Combined computational and spectroscopic structural characterization of oxygen-terminated diamond (110) surfaces

Diamond-based materials have unique properties that are exploited in electrochemical and quantum computing applications. When grown via chemical vapor deposition (CVD), the growth rate of the (110) face is typically much faster than the other two dominant crystallographic orientations, (111) and (100). Due to its fast growth rate, polished polycrystalline diamond predominantly exhibits (110)-texture, yet there are a lack of both experimental and theoretical studies on this surface. Whilst CVD growth confers hydrogen terminations on the diamond surface, many post-growth procedures such as polishing and lapping render the surface oxygen-terminated, which in turn impacts the surface properties of the material. In this study, we determine the oxygenation state of the (110) surface using a combination of density functional theory calculations and X-ray photoelectron spectroscopy experiments.

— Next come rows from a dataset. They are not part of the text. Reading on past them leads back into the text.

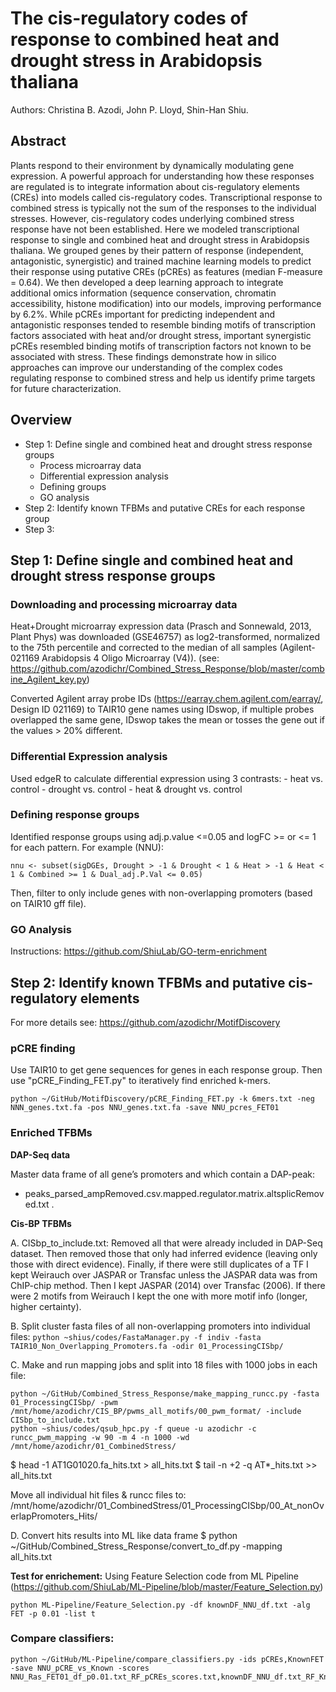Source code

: # The cis-regulatory codes of response to combined heat and drought stress in Arabidopsis thaliana

Authors: Christina B. Azodi, John P. Lloyd, Shin-Han Shiu.

## Abstract
Plants respond to their environment by dynamically modulating gene expression. A powerful approach for understanding how these responses are regulated is to integrate information about cis-regulatory elements (CREs) into models called cis-regulatory codes. Transcriptional response to combined stress is typically not the sum of the responses to the individual stresses. However, cis-regulatory codes underlying combined stress response have not been established. Here we modeled transcriptional response to single and combined heat and drought stress in Arabidopsis thaliana. We grouped genes by their pattern of response (independent, antagonistic, synergistic) and trained machine learning models to predict their response using putative CREs (pCREs) as features (median F-measure = 0.64). We then developed a deep learning approach to integrate additional omics information (sequence conservation, chromatin accessibility, histone modification) into our models, improving performance by 6.2%. While pCREs important for predicting independent and antagonistic responses tended to resemble binding motifs of transcription factors associated with heat and/or drought stress, important synergistic pCREs resembled binding motifs of transcription factors not known to be associated with stress. These findings demonstrate how in silico approaches can improve our understanding of the complex codes regulating response to combined stress and help us identify prime targets for future characterization. 


## Overview

- Step 1: Define single and combined heat and drought stress response groups
	- Process microarray data
	- Differential expression analysis
	- Defining groups
	- GO analysis
- Step 2: Identify known TFBMs and putative CREs for each response group
- Step 3:

## Step 1: Define single and combined heat and drought stress response groups

### Downloading and processing microarray data

Heat+Drought microarray expression data (Prasch and Sonnewald, 2013, Plant Phys) was downloaded (GSE46757) as log2-transformed, normalized to the 75th percentile and corrected to the median of all samples (Agilent-021169 Arabidopsis 4 Oligo Microarray (V4)). (see: https://github.com/azodichr/Combined_Stress_Response/blob/master/combine_Agilent_key.py)

Converted Agilent array probe IDs (https://earray.chem.agilent.com/earray/, Design ID 021169) to TAIR10 gene names using IDswop, if multiple probes overlapped the same gene, IDswop takes the mean or tosses the gene out if the values > 20% different.

### Differential Expression analysis

Used edgeR to calculate differential expression using 3 contrasts:
	- heat vs. control
	- drought vs. control
	- heat & drought vs. control

### Defining response groups

Identified response groups using adj.p.value <=0.05 and logFC >= or <= 1 for each pattern. For example (NNU):

```
nnu <- subset(sigDGEs, Drought > -1 & Drought < 1 & Heat > -1 & Heat < 1 & Combined >= 1 & Dual_adj.P.Val <= 0.05)
```

Then, filter to only include genes with non-overlapping promoters (based on TAIR10 gff file).


### GO Analysis

Instructions: https://github.com/ShiuLab/GO-term-enrichment


## Step 2: Identify known TFBMs and putative cis-regulatory elements

For more details see: https://github.com/azodichr/MotifDiscovery

### pCRE finding

Use TAIR10 to get gene sequences for genes in each response group. Then use "pCRE_Finding_FET.py" to iteratively find enriched k-mers.

```
python ~/GitHub/MotifDiscovery/pCRE_Finding_FET.py -k 6mers.txt -neg NNN_genes.txt.fa -pos NNU_genes.txt.fa -save NNU_pcres_FET01
```

### Enriched TFBMs

**DAP-Seq data**

Master data frame of all gene’s promoters and which contain a DAP-peak:
- peaks_parsed_ampRemoved.csv.mapped.regulator.matrix.altsplicRemoved.txt .

**Cis-BP TFBMs**

A. CISbp_to_include.txt: Removed all that were already included in DAP-Seq dataset. Then removed those that only had inferred evidence (leaving only those with direct evidence). Finally, if there were still duplicates of a TF I kept Weirauch over JASPAR or Transfac unless the JASPAR data was from ChIP-chip method. Then I kept JASPAR (2014) over Transfac (2006). If there were 2 motifs from Weirauch I kept the one with more motif info (longer, higher certainty).

B. Split cluster fasta files of all non-overlapping promoters into individual files:
```python ~shius/codes/FastaManager.py -f indiv -fasta TAIR10_Non_Overlapping_Promoters.fa -odir 01_ProcessingCISbp/```

C. Make and run mapping jobs and split into 18 files with 1000 jobs in each file:
```
python ~/GitHub/Combined_Stress_Response/make_mapping_runcc.py -fasta 01_ProcessingCISbp/ -pwm /mnt/home/azodichr/CIS_BP/pwms_all_motifs/00_pwm_format/ -include CISbp_to_include.txt
python ~shius/codes/qsub_hpc.py -f queue -u azodichr -c runcc_pwm_mapping -w 90 -m 4 -n 1000 -wd /mnt/home/azodichr/01_CombinedStress/
```


$ head -1 AT1G01020.fa_hits.txt > all_hits.txt
$ tail -n +2 -q AT*_hits.txt >> all_hits.txt

Move all individual hit files & runcc files to: /mnt/home/azodichr/01_CombinedStress/01_ProcessingCISbp/00_At_nonOverlapPromoters_Hits/

D. Convert hits results into ML like data frame
$ python ~/GitHub/Combined_Stress_Response/convert_to_df.py -mapping all_hits.txt

**Test for enrichement:** Using Feature Selection code from ML Pipeline (https://github.com/ShiuLab/ML-Pipeline/blob/master/Feature_Selection.py)

```
python ML-Pipeline/Feature_Selection.py -df knownDF_NNU_df.txt -alg FET -p 0.01 -list t
```



### Compare classifiers:
```
python ~/GitHub/ML-Pipeline/compare_classifiers.py -ids pCREs,KnownFET -save NNU_pCRE_vs_Known -scores NNU_Ras_FET01_df_p0.01.txt_RF_pCREs_scores.txt,knownDF_NNU_df.txt_RF_KnownFET_scores.txt
```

We show that in the 0-1000 K temperature range, the phase diagram of the (110) surface is dominated by a highly stable phase of coexisting adjacent carbonyl and ether groups, while the stability of peroxide groups increases at low temperatures and high pressures. We propose a mechanism for the formation of the hybrid carbonyl-ether phase and rationalize its high stability. We further corroborate our findings by comparing simulated core-level binding energies with experimental X-ray photoelectron spectroscopy data.